**TASK BRIEF:** After locating the line that contains "grattacielo sfarzoso ma" in the data below, set down exactly that line and each one after it through the line that contains "В Санкт-Петербурге на проспекте Сол", and nothing more.

Transcribed page contents:
== Segment start ==

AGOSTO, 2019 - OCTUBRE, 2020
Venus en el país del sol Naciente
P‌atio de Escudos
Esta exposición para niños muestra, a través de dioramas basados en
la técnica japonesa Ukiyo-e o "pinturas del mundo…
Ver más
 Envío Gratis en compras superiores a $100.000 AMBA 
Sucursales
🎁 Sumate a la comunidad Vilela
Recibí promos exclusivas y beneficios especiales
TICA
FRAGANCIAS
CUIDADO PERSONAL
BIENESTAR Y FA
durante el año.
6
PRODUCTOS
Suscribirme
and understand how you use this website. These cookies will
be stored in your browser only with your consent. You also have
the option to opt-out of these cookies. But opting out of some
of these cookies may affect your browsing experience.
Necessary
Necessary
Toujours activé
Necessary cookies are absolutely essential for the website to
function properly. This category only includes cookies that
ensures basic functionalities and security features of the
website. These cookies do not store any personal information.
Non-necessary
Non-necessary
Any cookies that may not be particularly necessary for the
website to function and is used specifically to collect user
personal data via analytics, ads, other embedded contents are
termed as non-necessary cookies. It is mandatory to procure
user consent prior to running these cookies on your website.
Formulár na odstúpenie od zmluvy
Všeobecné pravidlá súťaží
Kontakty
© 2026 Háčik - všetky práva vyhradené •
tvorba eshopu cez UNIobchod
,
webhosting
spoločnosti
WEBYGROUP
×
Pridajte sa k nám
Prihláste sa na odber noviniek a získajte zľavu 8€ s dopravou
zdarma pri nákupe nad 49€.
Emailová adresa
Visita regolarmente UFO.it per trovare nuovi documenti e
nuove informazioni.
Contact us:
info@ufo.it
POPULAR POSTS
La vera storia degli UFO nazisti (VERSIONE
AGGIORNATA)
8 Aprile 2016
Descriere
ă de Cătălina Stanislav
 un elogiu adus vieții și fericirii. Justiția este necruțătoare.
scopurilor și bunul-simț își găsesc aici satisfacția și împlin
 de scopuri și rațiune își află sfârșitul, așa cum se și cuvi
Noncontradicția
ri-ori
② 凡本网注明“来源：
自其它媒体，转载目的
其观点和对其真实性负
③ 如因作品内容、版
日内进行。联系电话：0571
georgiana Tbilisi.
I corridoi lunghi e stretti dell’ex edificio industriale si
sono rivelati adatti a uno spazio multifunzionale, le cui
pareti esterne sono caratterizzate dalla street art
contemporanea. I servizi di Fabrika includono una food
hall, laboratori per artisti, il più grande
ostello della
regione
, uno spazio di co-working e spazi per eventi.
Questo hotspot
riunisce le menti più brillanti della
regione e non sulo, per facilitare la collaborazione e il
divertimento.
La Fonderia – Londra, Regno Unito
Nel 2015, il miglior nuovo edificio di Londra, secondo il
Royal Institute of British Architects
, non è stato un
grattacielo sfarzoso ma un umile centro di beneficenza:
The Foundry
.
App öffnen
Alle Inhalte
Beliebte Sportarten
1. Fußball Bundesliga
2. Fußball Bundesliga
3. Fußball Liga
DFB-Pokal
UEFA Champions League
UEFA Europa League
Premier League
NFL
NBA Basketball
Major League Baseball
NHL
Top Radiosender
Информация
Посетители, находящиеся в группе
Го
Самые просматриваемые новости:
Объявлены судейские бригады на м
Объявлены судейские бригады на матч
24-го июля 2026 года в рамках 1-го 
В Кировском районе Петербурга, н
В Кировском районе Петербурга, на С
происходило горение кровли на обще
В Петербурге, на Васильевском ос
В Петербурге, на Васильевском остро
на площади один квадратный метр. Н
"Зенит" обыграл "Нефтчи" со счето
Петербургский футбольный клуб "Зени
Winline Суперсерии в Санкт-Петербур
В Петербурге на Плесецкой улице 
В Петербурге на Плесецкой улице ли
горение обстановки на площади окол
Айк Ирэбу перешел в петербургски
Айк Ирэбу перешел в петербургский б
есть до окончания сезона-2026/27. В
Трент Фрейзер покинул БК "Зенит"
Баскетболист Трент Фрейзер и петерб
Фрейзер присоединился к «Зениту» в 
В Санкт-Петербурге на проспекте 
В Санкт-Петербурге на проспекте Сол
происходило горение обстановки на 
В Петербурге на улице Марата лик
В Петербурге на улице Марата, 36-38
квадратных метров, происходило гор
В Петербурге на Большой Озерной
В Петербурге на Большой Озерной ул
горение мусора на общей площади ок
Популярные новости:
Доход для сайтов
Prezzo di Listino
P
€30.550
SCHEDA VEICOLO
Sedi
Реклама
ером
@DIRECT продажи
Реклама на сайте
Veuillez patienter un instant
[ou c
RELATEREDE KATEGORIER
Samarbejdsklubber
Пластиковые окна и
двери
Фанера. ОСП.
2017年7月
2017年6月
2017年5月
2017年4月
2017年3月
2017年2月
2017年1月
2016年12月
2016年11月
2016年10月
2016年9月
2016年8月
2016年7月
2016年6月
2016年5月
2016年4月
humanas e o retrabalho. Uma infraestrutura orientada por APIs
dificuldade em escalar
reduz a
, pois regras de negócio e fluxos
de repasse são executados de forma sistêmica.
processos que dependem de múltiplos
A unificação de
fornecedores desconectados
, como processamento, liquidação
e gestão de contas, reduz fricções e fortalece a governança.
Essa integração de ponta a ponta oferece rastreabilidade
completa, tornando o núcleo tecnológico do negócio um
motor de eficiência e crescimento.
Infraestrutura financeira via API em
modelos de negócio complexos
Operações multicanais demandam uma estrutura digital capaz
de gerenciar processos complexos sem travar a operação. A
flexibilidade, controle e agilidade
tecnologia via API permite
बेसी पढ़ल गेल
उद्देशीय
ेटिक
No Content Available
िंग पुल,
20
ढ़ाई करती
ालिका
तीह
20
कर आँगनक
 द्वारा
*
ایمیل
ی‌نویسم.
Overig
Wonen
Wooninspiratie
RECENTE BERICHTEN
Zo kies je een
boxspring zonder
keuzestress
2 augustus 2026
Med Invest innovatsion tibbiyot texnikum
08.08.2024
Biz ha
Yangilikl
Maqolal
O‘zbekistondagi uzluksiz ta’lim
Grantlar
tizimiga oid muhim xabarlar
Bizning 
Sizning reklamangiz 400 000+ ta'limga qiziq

== Segment end ==

**YOUR RESPONSE:**
grattacielo sfarzoso ma un umile centro di beneficenza:
The Foundry
.
App öffnen
Alle Inhalte
Beliebte Sportarten
1. Fußball Bundesliga
2. Fußball Bundesliga
3. Fußball Liga
DFB-Pokal
UEFA Champions League
UEFA Europa League
Premier League
NFL
NBA Basketball
Major League Baseball
NHL
Top Radiosender
Информация
Посетители, находящиеся в группе
Го
Самые просматриваемые новости:
Объявлены судейские бригады на м
Объявлены судейские бригады на матч
24-го июля 2026 года в рамках 1-го 
В Кировском районе Петербурга, н
В Кировском районе Петербурга, на С
происходило горение кровли на обще
В Петербурге, на Васильевском ос
В Петербурге, на Васильевском остро
на площади один квадратный метр. Н
"Зенит" обыграл "Нефтчи" со счето
Петербургский футбольный клуб "Зени
Winline Суперсерии в Санкт-Петербур
В Петербурге на Плесецкой улице 
В Петербурге на Плесецкой улице ли
горение обстановки на площади окол
Айк Ирэбу перешел в петербургски
Айк Ирэбу перешел в петербургский б
есть до окончания сезона-2026/27. В
Трент Фрейзер покинул БК "Зенит"
Баскетболист Трент Фрейзер и петерб
Фрейзер присоединился к «Зениту» в 
В Санкт-Петербурге на проспекте 
В Санкт-Петербурге на проспекте Сол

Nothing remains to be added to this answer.